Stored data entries
==================================================

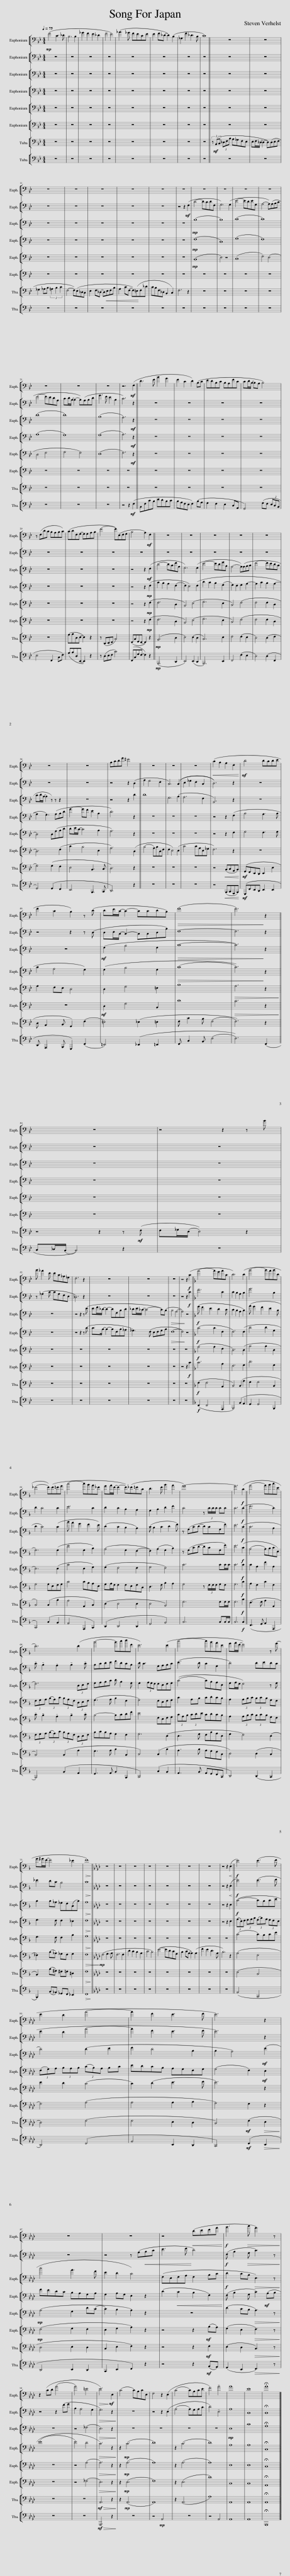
X:1
%%score 1 2 3 4 5 6 7 8
L:1/8
Q:1/4=75
M:4/4
I:linebreak $
K:Bb
V:1 bass
V:2 bass
V:3 bass
V:4 bass
V:5 bass
V:6 bass
V:7 bass
V:8 bass
V:1
!mp! (F4 C3 _D | B,6 B,2 | _G2 F2 E2 _D2 | F4 E4) | (_A3 _G FECE | %5
 E2 F_D- D2) (B,2 | _G,2 F2 _D3 B, | C8) || z8 | z8 |$ %10
 z8 | z8 | z8 | z8 | z8 | %15
 z8 | z8 | z8 | z8 | z8 |$ %20
 z8 | z8 | z8 | z6!mf! (F,2 || D3 F B2 G2 | %25
 F2 C2 D2) (B,C | EDB,C B,A,FC | CD/B,/- B,A, B,4) |$ z (F,DC B,A,B,C) | (CDF,G,- G,G,A,B, | %30
 F4- F)(E,F,G, | B,4 A,2)!mf! F,2 || z8 | z8 | z8 | %35
 z8 | z8 |$ z8 | z8 | B,CDG ^F4 || %40
 z8 | z8 | z8 |!<(! (C2 B,2 A,2 F,2!<)! |!mf! D4 DCDE |$ %45
 F2 C2 B,2) z (D | DE/C/- C2- CCDB,) |!>(! (F8 | F6)!>)! z2 ||$ z8 | %50
 z4 z2 z B |$ B _A2 E EC_A,_G, | F,6 z2 | z8 | z8 | %55
 z8 | z4 z2!f! (C2 ||[K:F] A4- AGAC | D6) (D2 | B4- BABD |$ %60
 _F4- F)(F=FG | c4- cBA_F | GA/F/- F2- F)(_F=FC | D3 F B2 A2 | G8-) | %65
 G6!f! (C2 || A4- ABcE |$ D6) (D2 | B4- BcdF | E6) (E2 | %70
 c4- cBAE | GA/F/- F4) z (G |$ G^G/F/- F4 _E2 |!>(! F8)!>)! ||[K:Ab] z8 | %75
 z8 | z8 | z8 | z8 | z8 | %80
 z8 | z4 z2!<(! (E,2!<)! ||!f! E4) (E3 F |$ E2 D2 A4- | A2 F2 E3 F | %85
 E6) z2 |$ z8 | z8 | z4!<(! (DEFA!<)! |!f! B3!>(! c A3) z!>)! |$ %90
 z2 (CD (A4 | A4) =E4 |!>(! E6)!mf! E,2!>)! | (C4 C)B,CE, | F,4 z2 (E,2 | %95
 (C4 C)B,CE | F4) !tenuto!A4 | A8 | E8 | !fermata!A8 |] %100
V:2
 z8 | z8 | z8 | z8 | z8 | %5
 z8 | z8 | z8 || z8 | z8 |$ %10
 z8 | z8 | z8 | z8 | z8 | %15
 z4 z2!mf! (F,2 | D4- DCDF, | G,6) (G,2 | E4- EDEG, | A,4- A,)(A,B,C |$ %20
 F4- FEDA, | CD/B,/- B,2- B,)(A,B,D | G3 F E2 B,2 | C6) z2 || z8 | %25
 z8 | z8 | z8 |$ z8 | z8 | %30
 z8 | z8 || z8 | z8 | z8 | %35
 z8 | z8 |$ z8 | z8 | z4 z2 (D,2 || %40
 A,2 G,4 F,2 | C,6) ((C,2 | E,2 _G,2 F,2 C,2 | D,6)) z2 | z8 |$ %45
 z4 z2 z (D, | D,E,/C,/- C,2- C,C,D,B,) | F,8- | F,6 z2 ||$ z8 | %50
 z8 |$ z (_A,2 C- CA,F,E, | _D,6) z2 | z8 | z8 | %55
 z8 | z4 z2!f! C2 ||[K:F] F6 C2 | C2 B,2 A,2 B,2 | G6 B,2 |$ %60
 D2 C4 C2 | E6 C2 | D2 C2 B,2 A,2 | G,2 B,2 D2 F2 | C4 z (3C/C/C/ CC | %65
 C6!f! (C2 || F6 C2) |$ !tenuto!C !tenuto!B,2 !tenuto!A,2 !tenuto!B,2 !tenuto!C | B,CDE FDCB, | D C3 G,A,B,C | %70
 (E3 D C2 G,2 | D4) DEDC |$ _E2 DC B,4 |!>(! C8!>)! ||[K:Ab] z8 | %75
 z8 | z8 | z8 | z8 | z8 | %80
 z8 | z4 z2!<(! (E,2!<)! ||!f! E4) (E3 F |$ E2 D2 A4- | A2 F2 E3 F | %85
 E6) z2 |$ z8 | z4 z (A,!<(!B,C | E3 F!<)! D4) |!f! (F, B,2!>(! G, C3) z!>)! |$ %90
 z4 z2 (FG | B,2 A,4 G,2 |!>(! G,6) z2!>)! | z8 | z4 z2 (E,2 | %95
 (A,4 A,)G,A,C | D4) !tenuto!E,4 | A,8 | C,8 | !fermata!C,8 |] %100
V:3
 z8 | z8 | z8 | z8 | z8 | %5
 z8 | z8 | z8 || z8 | z8 |$ %10
 z8 | z8 | z8 | z8 | z8 | %15
 z8 |!mp! (B,8 | B,8) | (C8 | C8) |$ %20
 (D8 | D8) | (B,8 | A,6)!mf! z2 || z8 | %25
 z8 | z8 | z8 |$ z8 | z8 | %30
 z8 | z4 z2!mf! (F,2 || D4- DCFA, | G,6) (G,2 | E4- EDGB, | %35
 A,4- A,)(A,B,C | F4- FEDC |$ CD/B,/- B,2 z) z z2 | z8 | z4 z2 D2 || %40
 D8 | G,6 (B,2 | A,6 F,2 | B,,6) z2 | z8 |$ %45
 z8 |!mf! (G,2 B,4 G,2 |!>(! C8- | C6)!>)! z2 ||$ z8 | %50
 z8 |$ z8 | z4 z2 z (E | EF/_D/- D2- DF,B,D | _DE/_C/- C4- C)(B, | %55
!>(! B,4 A,4- | A,4)!>)! z4 ||[K:F]!f! (G F2 E2 D2 C | C2 B,2 A,2 B,2) | (A G2 F2 E2 B, |$ %60
 D2 C4) (C2 | B A2 G2 F2 E) | (D2 C2 B,2 A,2) | (C B,2 C2 D2 F) | z (G,CD- DCG,F) | %65
 E6!f! (C2 || C6 A,2 |$ F,6) (3D,E,F, | G,A,B,C D B,2 G, | G,2 (3A,G,F, F,E,F,G, | %70
 ((C4 C)B,A,E, | G,A,/F,/ F,4) z G, |$ B,2 B,_A, _G,F,(C,B,) |!>(! A,8!>)! ||[K:Ab] z8 | %75
 z8 | z8 | z8 | z8 | z8 | %80
 z8 | z4 z2 E,2 ||!f! (C4- CB,CE |$ D4) (D2 E2 | F2 D4 B,2 | %85
 B,2 A,4)!mf! (E2 |$ c4 A3 F | E2 D2 C4) | (F,E,F,A, F,2 B,C |!f! D2 CB,!>(! E,3) z!>)! |$ %90
 z8 | z4 (_F,4 |!>(! E,6) z2!>)! | z8 | z8 | %95
 z8 | z8 |!mp! E,8 | C8 | !fermata!A,8 |] %100
V:4
 z8 | z8 | z8 | z8 | z8 | %5
 z8 | z8 | z8 || z8 | z8 |$ %10
 z8 | z8 | z8 | z8 | z8 | %15
 z8 |!mp! (F,8 | C,8) | (G,8 | F,8) |$ %20
 (A,8 | G,8) | (G,8 | A,6)!mf! z2 || z8 | %25
 z8 | z8 | z8 |$ z8 | z8 | %30
 z8 | z4 z2!mp! (F,2 || C2 B,2 A,2 (F,2 | F,2) E,4) (F,2 | D2 C2 B,2 (G,2 | %35
 G,2) F,2 G,2 A,2- | A,2 C2 B,2 A,2- |$ A,2 G,3) (A,B,D | G2- GF E2 B,2 | D6) z2 || %40
 z8 | z8 | z8 | z4 z2 (F,2 | B,4 A,3 B, |$ %45
 C2 A,4 G,2) | (G,2 B,4 G,2 |!>(! (C8 | C6))!>)! z2 ||$ z8 | %50
 z8 |$ z8 | z4 z2 z (C | C>B,- B,2- B,F,B,_A, | _G,3) (F, E,F,G,B, | %55
!>(! F,8- | F,4)!>)! z4 ||[K:F]!f! (C4 C2 F,2 | F,6) (F,2 | D4 D2 G,2 |$ %60
 G,6) (G,2 | E4 G,2 B,2) | (A,4 G,2 F,2- | F,2) (A,2 G,2 B,2) | z (G,CD- DCG,F) | %65
 E6!f! (C2 || (A,4 A,)B,CE,) |$ (3F,G,A, (3(B,A,)C (3B,A,F, (3D,E,F, | (G,3 A, B,2 F,2 | G,4) F,E,F,G, | %70
 C2 A,B, CDCB, | A,2 (3A,B,C (3B,CB, G,F, |$ G,3 F, F,2 _E,2 |!>(! F,8!>)! ||[K:Ab] z8 | %75
 z8 | z8 | z8 | z8 | z8 | %80
 z8 | z4 z2 E,2 || (3(A,E,)F, (3G,A,B, (3(G,B,)A, (3G,F,E, |$ (3(F,G,)A, (3B,A,B, (3(CB,)A, B,C | EDCB, A,G,F,G, | %85
 (G,4 F,2)!mf! E,2 |$ FEDC B,A,G,A, | G,2 A,G, E,2 z2 | (D2!<(! C2 B,2 F,2)!<)! | (F, B,2 G, C2)!mf! (A,B, |$ %90
 (E8 | E4) D4 |!>(! C6) z2!>)! | z2!mp! (C6 | D8) | %95
 z2 (C6 | D8) | A,8 | A,8 | !fermata!C,8 |] %100
V:5
 z8 | z8 | z8 | z8 | z8 | %5
 z8 | z8 | z8 || z8 | z8 |$ %10
 z8 | z8 | z8 | z8 | z8 | %15
 z8 |!mp! (B,,8 | E,4) z4 | (C,8 | F,4) (E,4 |$ %20
 D,4 F,4 | G,4 F,4) | (E,8 | F,6)!mf! z2 || z8 | %25
 z8 | z8 | z8 |$ z8 | z8 | %30
 z8 | z4 z2!mp! (F,2 || F,6 D,2 | B,,4) (E,4 | G,6 E,2 | %35
 C,4) (F,4 | F,4 F,2 D,2 |$ D,4) D,(A,B,D | DE/C/- C4 B,2 | A,6) z2 || %40
 z8 | z8 | z8 | z4 z2 F,2 | G,4 F,3 G, |$ %45
 A,2 F,E, D,4 | D,2 G,4 =E,2 | B,8 |!>(! A,6 z2!>)! ||$ z8 | %50
 z8 |$ z8 | z8 | z8 | z8 | %55
 z8 | z8 ||[K:F]!f! (A,4 A,2 F,2 | D,6) (D,2 | B,4 B,2 D,2 |$ %60
 E,6) (E,2 | C4 E,2 G,2) | (G,2 F,4 F,2 | G,4 F,4) | C6 CC/C/ | %65
 C6!f! C2 || C2 A,2 F2 A,2 |$ !tenuto!C !tenuto!B,2 !tenuto!A,2 !tenuto!B,2 !tenuto!C | B,4- B,CDF | E4 F,E,F,G, | %70
 (3CA,B, (3CDE CDCB, | A,2 (3A,B,C (3B,CB, G,F, |$ G,3 F, F,2 B,2 |!>(! A,8!>)! ||[K:Ab] z8 | %75
 z8 | z8 | z8 | z8 | z8 | %80
 z8 | z8 || (C4 C)B,CE |$ E2 D2 (C4 | C2) (D2 E3 F | %85
 E6) z2 |$!mp! (A,4 G,2 D(C | C2) B,2 A,2) z2 | z8 | (D2 CB,!>(! A,3) z!>)! |$ %90
 z8 | z4 (A,4 |!>(! A,6) z2!>)! | z2!mp! (A,6 | A,8) | %95
 z2 (A,6 | A,8) | E,8 | E,8 | !fermata!C,8 |] %100
V:6
 z8 | z8 | z8 | z8 | z8 | %5
 z8 | z8 | z8 || z8 | z8 |$ %10
 z8 | z8 | z8 | z8 | z8 | %15
 z8 | z8 | z8 | z8 | z8 |$ %20
 z8 | z8 | z8 | z8 || z8 | %25
 z8 | z8 | z8 |$ z8 | z8 | %30
 z8 | z4 z2!mp! (F,2 || F,6 D,2 | B,,4) (E,4 | G,6 E,2 | %35
 C,4) (F,4 | F,4 F,2 D,2 |$ D,6) (F,2 | C2 B,4 E,2 | A,6) (D,2 || %40
 (B,4 A,)B,D,F, | F,2 E,4) (E,2 | C4 CA,E,_G, | F,6) z2 | z8 |$ %45
 z8 |!mf! D,2 G,4 B,,2 | D8 |!>(! C6 z2!>)! ||$ z8 | %50
 z8 |$ z8 | z8 | z8 | z8 | %55
 z8 | z4 z2!f! C2 ||[K:F] C6 A,2 | F,6 G,2 | D6 G,2 |$ %60
 G,4 G,E,F,G, | C4 CB,A,E, | G,A,/F,/ F,2 F,E,F,C, | D,3 F, B,2 A,2 | G,4 z (3F,/F,/F,/ G,F, | %65
 G,6!f! C2 || A,2 F,2 C2 F,2 |$ (3F,G,A, (3(B,A,)C (3B,A,F, (3D,E,F, | B,CB,A, G,2 F,2 | G,6 (E,2 | %70
 E,3 G, F,B,A,E, | G,2 F,4) (E,2 |$ _E,2) (B,_A,) _G,F, G,2 |!>(! F,8!>)! ||[K:Ab]!mp! (F,4 G,3 A, | %75
 F,6 F,2 | D2 C2 B,2 A,2 | C4 B,4) | (E4- EDCG, | B,2 CA,- A,2) (A,2 | %80
 F2 E2 D3 A, | B,6) z2 || (A,4 E,4 |$ F,4) (A,4 | A,4 A,2 B,2 | %85
 G,4) F,2 z2 |$!mp! (F,4 G,2 F,2 | E,2 G,2 A,2) z2 | z4 z2!mf! (B,A,) | (G,2 E,2!>(! F,3) z!>)! |$ %90
 z8 | z4 (_F,4 |!>(! E,6) z2!>)! | z2!mp! (E,6 | F,8) | %95
 z2 (E,6 | D8) | C,8 | C,8 | !fermata!A,,8 |] %100
V:7
 z8 | z8 | z8 | z8 | z8 | %5
 z8 | z8 | z8 || (3z!mf! (B,,C, (3_D,F,B, A,_G,F,E, | E,F,/_D,/- D,2- D,)(D,E,F, |$ %10
 _G,2 _A,B, (3=A,2 B,2 C2 | F,4- F,)(E,_D,C, | E,2 F,_D,- D,!<(!E,F,B, | A,2 CF,- F,)(=E,!<)!F,_D | CB,F,_D, B,,2 C,2) | %15
 F,6 z2 | z8 | z8 | z8 | z8 |$ %20
 z8 | z8 | z8 | z8 || z8 | %25
 z8 | z8 | z8 |$ z8 | (A,B,D,E,- E,2) z2 | %30
 z (D,,E,,F,, C,4) | (F,,C,G,,F,,- F,,2) z2 ||!mp! (B,,6 D,2 | E,4) (E,2 D,2 | C,6) E,2 | %35
 F,4 (F,2 E,2 | D,4) (D,2 F,2 |$ G,4) (G,2 F,2 | E,4 B,,3 C, | D,6) z2 || %40
 z8 | z8 | z8 | z4!<(! (B,,C,A,,B,,)!<)! |!mf! (G,,F,,E,,D,, E,,2 E,2 |$ %45
 D, A,,2 B,, G,,2) (F,2 | =E,4) (_E,2 =E,2 | F, C2 B, (F,4 | F,6)) z2 ||$ z4 z2 z!mf! (F, | %50
 F,_G,/(E,/ E,4)) z2 |$ z8 | z8 | z8 | z8 | %55
 z8 | z8 ||[K:F]!f! (F,2 F,4 A,,2 | B,,4) (B,,2 A,2 | G,2 G,4 B,,2 |$ %60
 C,4) (C,2 B,2 | A,4 A,,2 C,2) | (D,2 D,4 D,2 | D,4 B,,4) | G,6 G,G,/G,/ | %65
 G,6!f! C2 || (F,3 G, A,2 A,,2 |$ B,,4) (B,,2 A,2 | G,3 A, B,2 B,,2 | C,4) (C,2 B,2 | %70
 A,3 B, A,G,F,C, | D,4) (D,2 C,2 |$ B,,2) (B,^G,) ^F,=F, ^D,2 |!>(! F,8!>)! ||[K:Ab] z8 | %75
 z8 | z8 | z8 | z8 | z8 | %80
 z8 | z8 || (E,4 C,4 |$ D,4) (F,4 | F,4 E,2 D,2 | %85
 C,4)!mf! (F,2!>(! E,2!>)! |$ D,4 E,2 D,2 | C,2 E,2 F,2) z2 | z4 z2!mf! F,2 | (E,2 D,2!>(! C,3) z!>)! |$ %90
 z8 | z8 |!mf!!>(! A,,6 z2!>)! | z2!mp! (A,,6 | A,,8) | %95
 z2 (A,,6 | A,8) | A,,8 | A,,8 | !fermata!A,,8 |] %100
V:8
 z8 | z8 | z8 | z8 | z8 | %5
 z8 | z8 | z8 || z8 | z8 |$ %10
 z8 | z8 | z8 | z8 | z8 | %15
 z8 | z8 | z8 | z8 | z8 |$ %20
 z8 | z8 | z8 | z4 z2!mf! (F,2 || B,,F,CB, EDB,C | %25
 B,A,F,E, F,2) (B,A, | G,2 F,2 E,2 D,A,, | G,,4) (G,F, (3E,D,B,, |$ E,4 F,,2 C,F,) | (A,B,D,E,,- E,,2) z2 | %30
 z (D,E,F, C4) | (F,,C,G,F,- F,2) z2 ||!mp! (B,,,6 D,,2 | E,,4) (E,,2 D,,2 | B,,,6) E,,2 | %35
 F,,4 (F,2 E,2 | D,4) (D,2 F,,2 |$ G,,4) (G,,2 F,,2 | E,,4 B,,,3 C,, | D,,6) z2 || %40
 z8 | z8 | z8 | z4!<(! (B,,,C,,A,,,B,,,)!<)! |!mf! (G,,,F,,E,,D,, E,,2 E,,2 |$ %45
 D,, A,,,2 B,,, G,,,2) (F,,2 | =E,,4) (_E,,2 =E,,2 | F,, C,2 B,, (F,4 | F,6)) (F,,2 ||$ C,_D,/(B,,/ B,,4)) z2 | %50
 z8 |$ z8 | z8 | z8 | z8 | %55
 z8 | z8 ||[K:F]!f! (F,,2 F,,4 A,,,2 | B,,,4) (B,,2 A,,2 | G,,2 G,,4 B,,,2 |$ %60
 C,,4) (C,2 B,,2 | A,,4 A,,,2 C,,2) | (D,,2 D,,4 D,,2 | G,,4 B,,4) | C,6 C,C,/C,/ | %65
 C,6!f! C,2 || (F,,3 G,, A,,2 A,,,2 |$ B,,,4) (B,,2 A,,2 | G,,3 A,, B,,2 B,,,2 | C,,4) (C,2 B,,2 | %70
 A,,3 B,, A,,G,,F,,C,, | D,,4) (D,,2 C,,2 |$ B,,,2) (B,,_A,,) _G,,F,, _E,,2 |!>(! F,,8!>)! ||[K:Ab] z8 | %75
 z8 | z8 | z8 | z8 | z8 | %80
 z8 | z8 || (A,,4 C,,4 |$ D,,4) (F,,4 | B,,4 E,,2 D,,2 | %85
 C,,4)!mf! (F,,2!>(! E,,2!>)! |$ D,,4 E,,2 D,,2 | C,,2 E,,2 F,,2) z2 | z4 z2!mf! (B,,A,,) | (G,,2 E,,2!>(! F,,3) z!>)! |$ %90
 z8 | z8 |!mf!!>(! A,,,6 z2!>)! | z8 | z4!mp! A,,4 | %95
 z8 | z4 A,,4 | A,,8 | A,,8 | !fermata!A,,,8 |] %100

==================================================

Prompt:
Please pull out the notation from the start of the entries through the line containing "E2 F_D- D2)", including both ends, and leave the pictures out of your answer.

Finished task:
X:1
%%score 1 2 3 4 5 6 7 8
L:1/8
Q:1/4=75
M:4/4
I:linebreak $
K:Bb
V:1 bass
V:2 bass
V:3 bass
V:4 bass
V:5 bass
V:6 bass
V:7 bass
V:8 bass
V:1
!mp! (F4 C3 _D | B,6 B,2 | _G2 F2 E2 _D2 | F4 E4) | (_A3 _G FECE | %5
 E2 F_D- D2) (B,2 | _G,2 F2 _D3 B, | C8) || z8 | z8 |$ %10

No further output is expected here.